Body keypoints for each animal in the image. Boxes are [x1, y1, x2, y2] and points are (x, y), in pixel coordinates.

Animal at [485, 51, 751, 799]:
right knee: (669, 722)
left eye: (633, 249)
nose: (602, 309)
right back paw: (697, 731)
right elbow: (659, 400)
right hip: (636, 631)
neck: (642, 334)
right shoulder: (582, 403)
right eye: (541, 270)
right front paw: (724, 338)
_ _ _ _ _
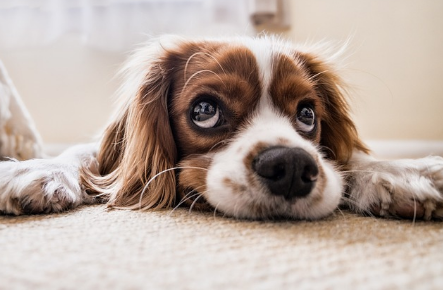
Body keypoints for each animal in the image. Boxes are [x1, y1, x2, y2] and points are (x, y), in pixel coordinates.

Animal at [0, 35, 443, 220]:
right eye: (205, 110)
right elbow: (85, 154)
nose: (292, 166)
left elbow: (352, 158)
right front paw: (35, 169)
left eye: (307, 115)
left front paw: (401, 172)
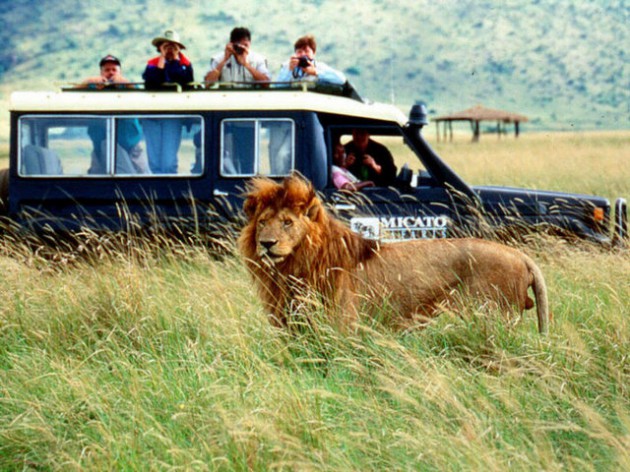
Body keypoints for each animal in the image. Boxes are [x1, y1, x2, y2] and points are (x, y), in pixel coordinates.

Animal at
_ _ _ _ _
- [Work order]:
Copy down every line of the entries containing the word "right".

- [Exercise answer]:
right knee: (669, 722)
right back paw: (697, 731)
right elbow: (659, 400)
right hip: (636, 631)
right shoulder: (582, 403)
right eye: (541, 270)
right front paw: (724, 338)
right eye: (205, 110)
right elbow: (85, 154)
right front paw: (35, 169)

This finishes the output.